Sofia and Bob
I’ve been staring at pictures of horses. As Father’s Day approaches — my 22nd as a dad — my reasons for relishing the third Sunday in June stare back at me, next to their favorite pals from their riding days at Aintree Farms. Each picture was taken around age 10, Sofia (my firstborn) with her beloved Bob and Elena snuggling with Toby. My daughters’ smiles are so exquisitely genuine, their happiness so evident, their hearts so full next to those magnificent equine companions. And here in June 2020, I want so much to see those precise smiles. I’m convinced I will, but it may take some time.
Earlier this month, as streets across the country were filling with Americans brought together by heartbreak and disgust, my daughters confronted each other over our dinner table. George Floyd may as well have been seated at the table with us, my family of four hurting like millions of others around the world. One of my daughters made the case that every American police officer must now be scrutinized on a new scale, and must meet a morality standard — a new morality standard — before donning a badge. Her sister argued that the vast majority of American police officers are good and decent people, and doing a job most of us would not want on the best of days. Sofia and Elena were both right. But try moderating that debate from the vantage point of a parent. There is no chapter — no footnote — on such a discussion in the Daddy Do Right handbook.

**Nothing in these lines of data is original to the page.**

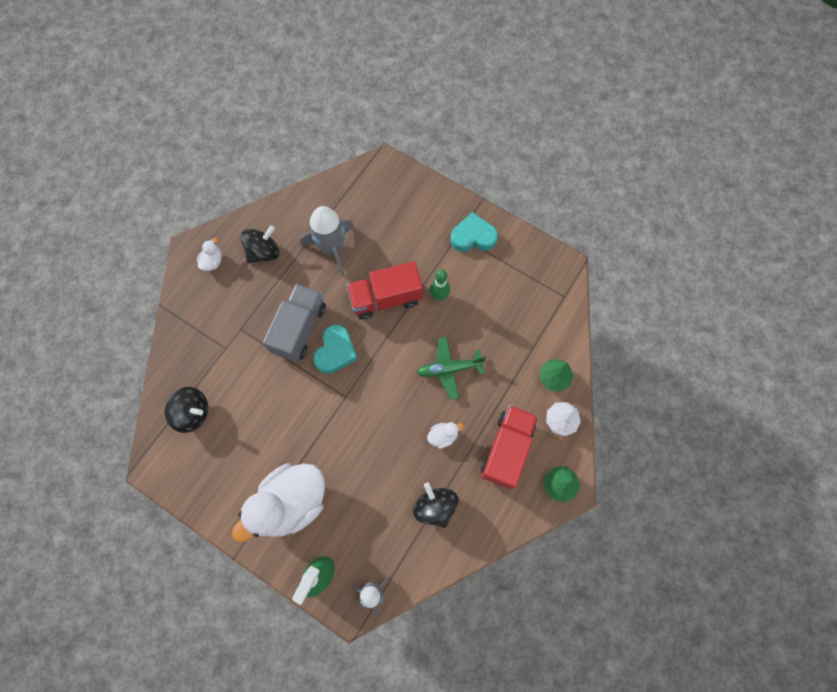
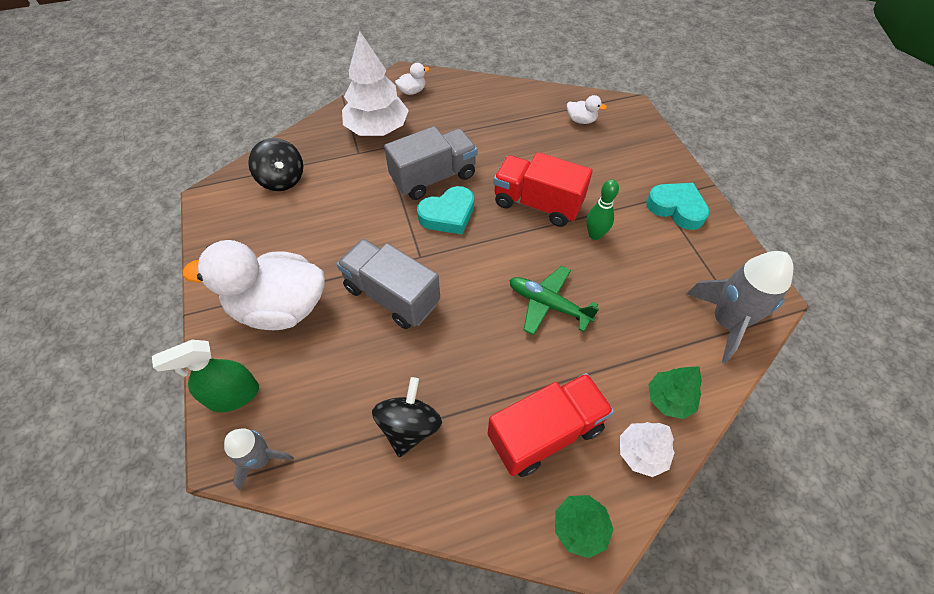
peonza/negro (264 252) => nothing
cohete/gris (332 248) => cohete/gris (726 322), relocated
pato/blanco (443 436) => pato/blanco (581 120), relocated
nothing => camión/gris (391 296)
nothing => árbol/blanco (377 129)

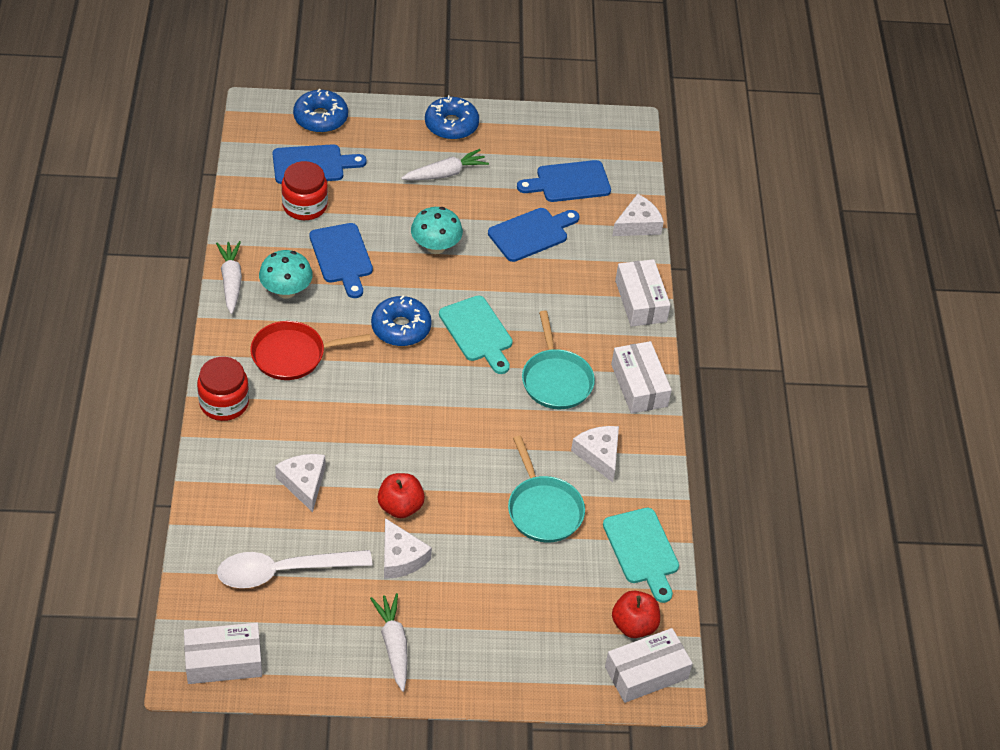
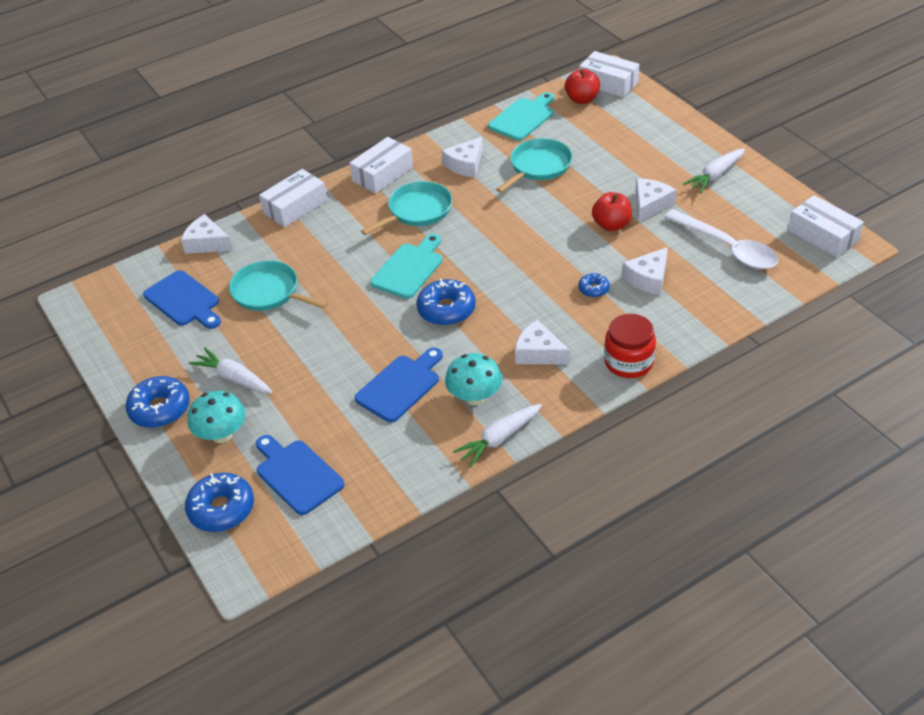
sartén/rojo (293 355) => queso/blanco (538 353)
tarro/rojo (305 206) => nothing
seta/turquesa (435 247) => seta/turquesa (222 435), relocated
tabla de cortar/azul (531 233) => sartén/turquesa (269 292)
nothing => rosquilla/azul (593 289)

Our country stricken by racist behavior brings acute pain whenever it happens. But during a pandemic? Are you kidding?! The only reason both of my daughters were home for that discussion in Mr. Floyd’s memory was the continued shutdown of society for the coronavirus outbreak. Sofia — a junior at Wesleyan University — was studying abroad in Cape Town, South Africa, as recently as late March. A dream semester she had circled on her life calendar way back in middle school. That dream ended prematurely, and can’t be renewed. At this point, she’s merely hoping to experience her senior year on the college campus she’s known as home since 2017.
Elena and Toby
As for Elena, she will forever be a member of the Class of 2020, in her case graduating this month from White Station High School, her diploma handed to her through the passenger window of our car during a drive-through “ceremony.” She lost her entire softball season, the final one she would have played. There was no senior prom. There was no exchanging of yearbooks in the White Station hallways, gathering notes from classmates she may never see again. Like her sister, she now simply hopes her college of choice — Saint Louis University — has a living, functional campus come fall.

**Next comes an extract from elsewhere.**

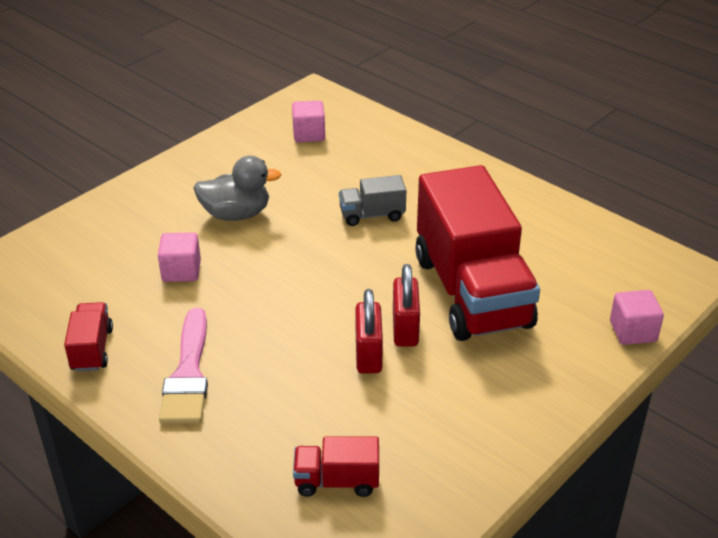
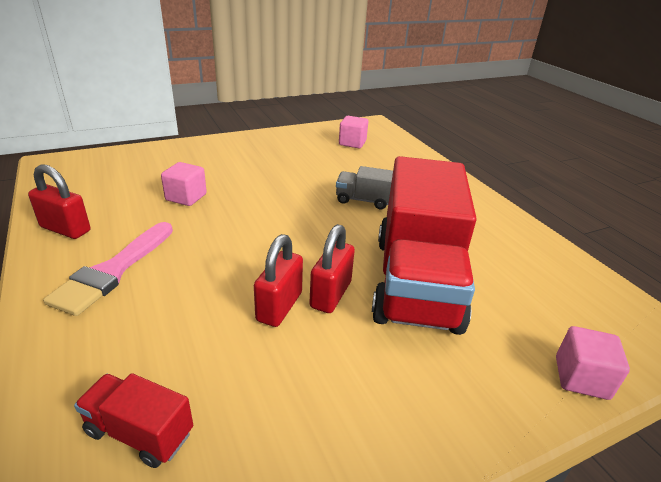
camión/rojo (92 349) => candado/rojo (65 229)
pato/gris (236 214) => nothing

So I stare at pictures of horses. I don’t imagine horses know there is currently a pandemic ravaging the world around them. I don’t imagine horses understand racism and the pain it causes the little girls (and grown men) who enjoy happy moments with them in a riding ring, those who offer complimentary apples or carrots as expressions of love. But I know horses understand companionship, and I believe they recognize the joy they bring those little girls (and grown men). There is so much hope I see in those pictures of Sofia and Bob, of Elena and Toby.
I remember my own dad on Father’s Day. When I consider how I might be remembered, the only measure that truly matters is the way I’ve loved my daughters, and how I’ve loved their mother. So much of fatherhood is unplanned, unexpected. It’s impossible to meet the standard we should every day, every year … especially some years. But we must continue trying. Loving. And reminding our daughters (and sons) that kind hearts prevail, and companionship has rewards like nothing else. Like the friendship between a horse and a little girl.
Frank Murtaugh is the longtime managing editor at Memphis magazine.